_Work order_
All of the data goes into your copy exactly as written. Images do not.

Extracted data Block Start

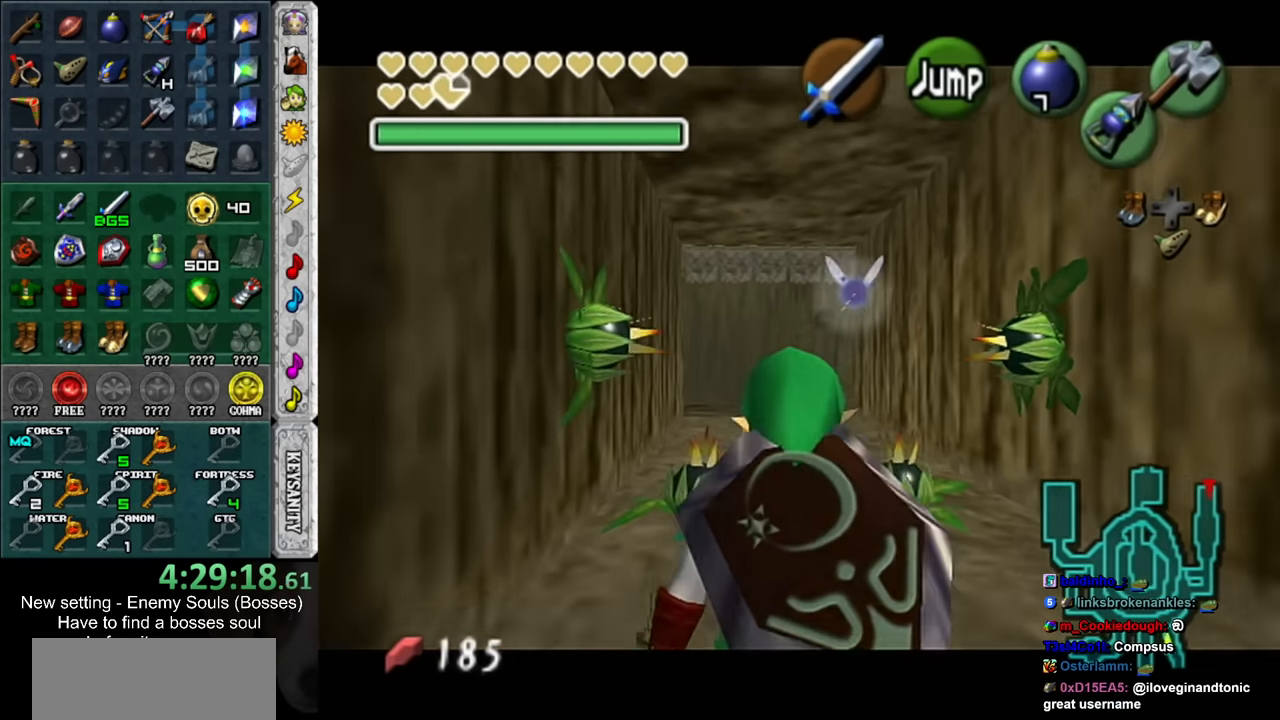
{"buttons": ["L1"], "left_stick": "down", "right_stick": "center", "events": []}
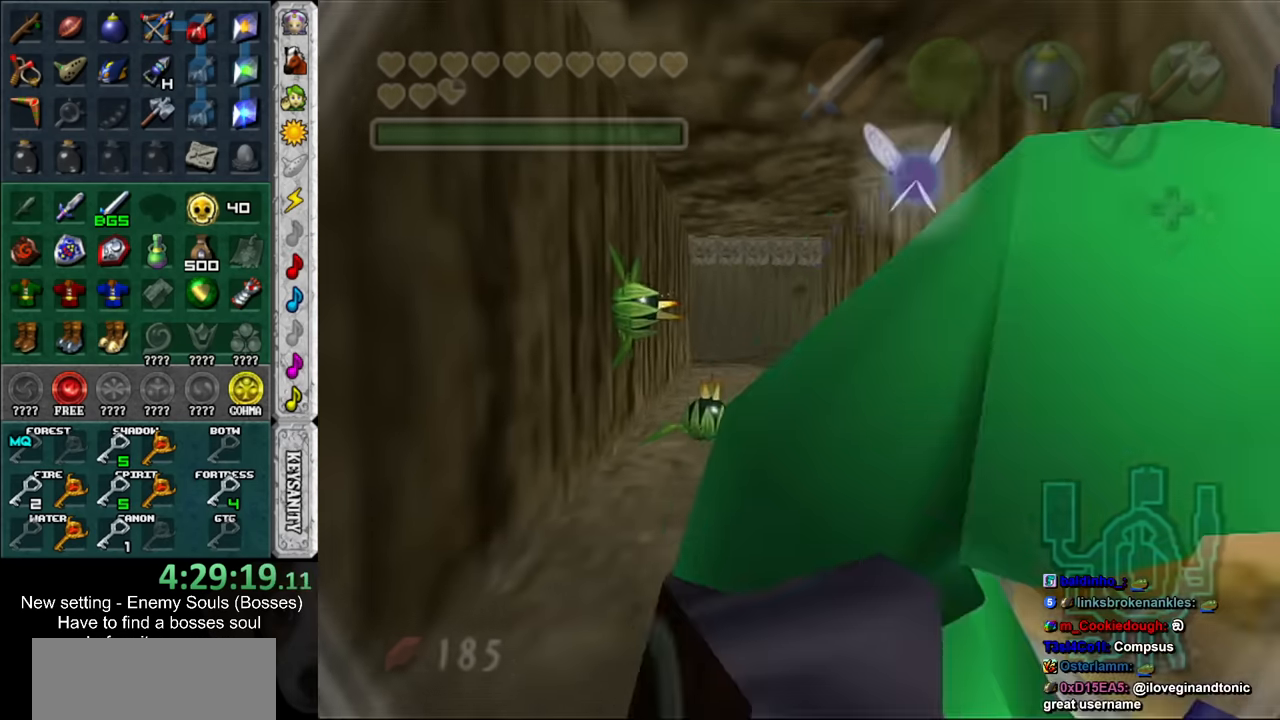
{"buttons": [], "left_stick": "center", "right_stick": "center", "events": [[267, "L1", "up"], [334, "left_stick", "center"]]}
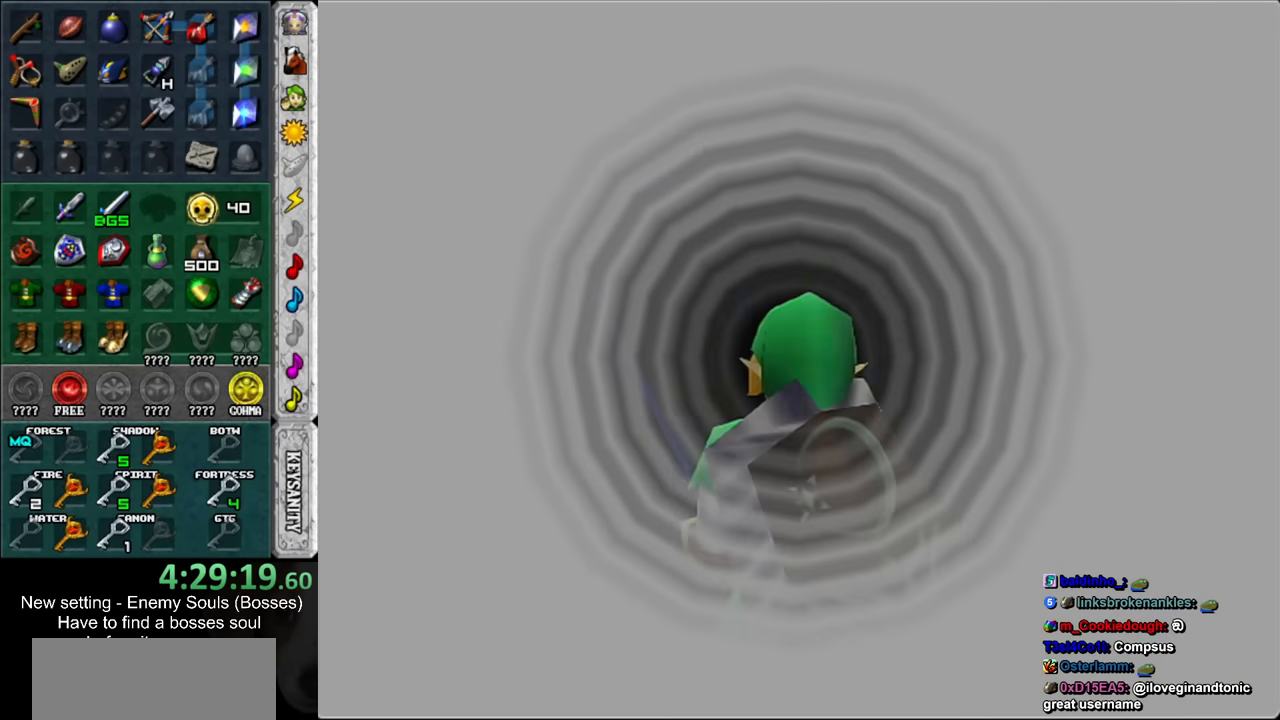
{"buttons": [], "left_stick": "up", "right_stick": "center", "events": [[17, "left_stick", "up"]]}
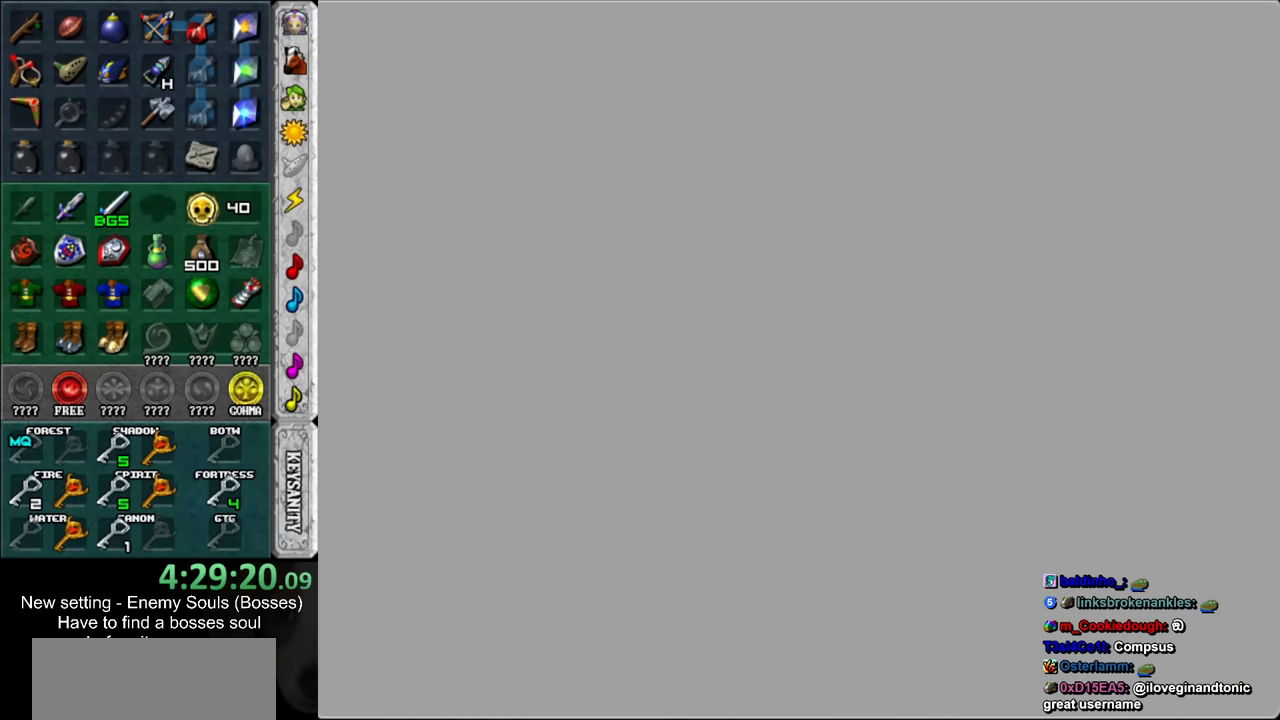
{"buttons": [], "left_stick": "up", "right_stick": "center", "events": []}
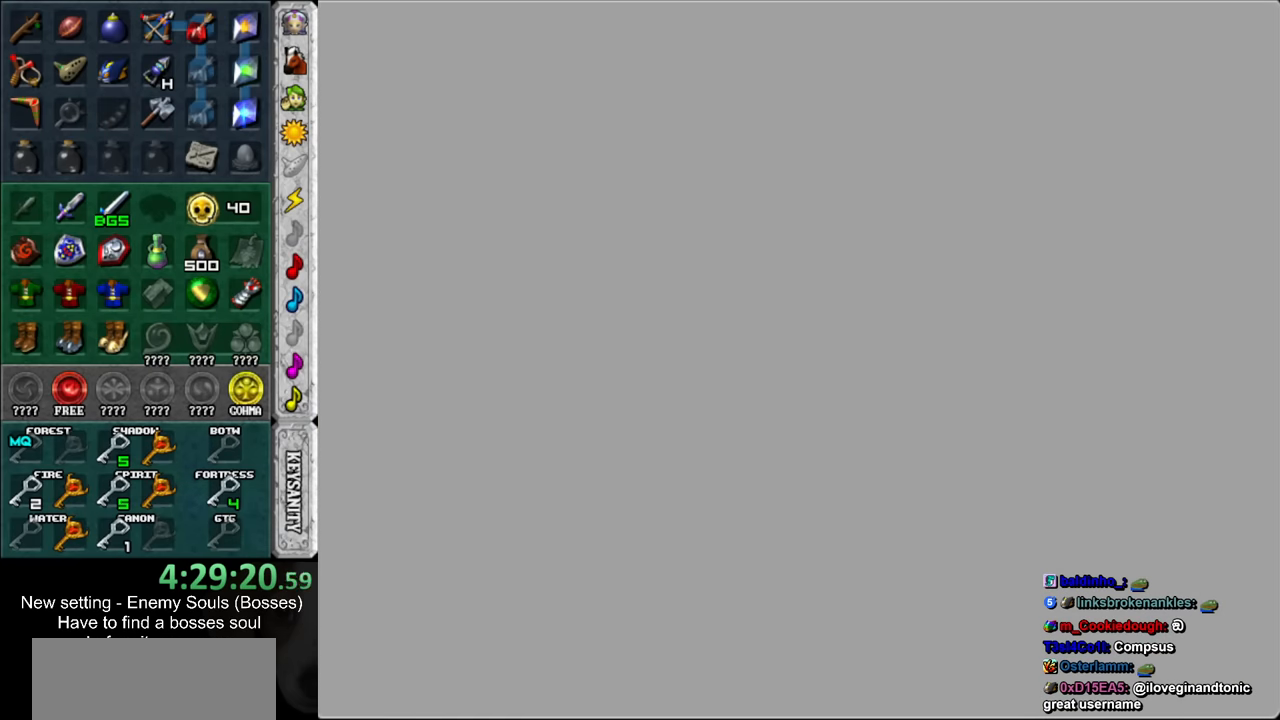
{"buttons": [], "left_stick": "up", "right_stick": "center", "events": []}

Extracted data Block End

_Expected answer_
{"buttons": ["L1"], "left_stick": "down", "right_stick": "center", "events": []}
{"buttons": [], "left_stick": "center", "right_stick": "center", "events": [[267, "L1", "up"], [334, "left_stick", "center"]]}
{"buttons": [], "left_stick": "up", "right_stick": "center", "events": [[17, "left_stick", "up"]]}
{"buttons": [], "left_stick": "up", "right_stick": "center", "events": []}
{"buttons": [], "left_stick": "up", "right_stick": "center", "events": []}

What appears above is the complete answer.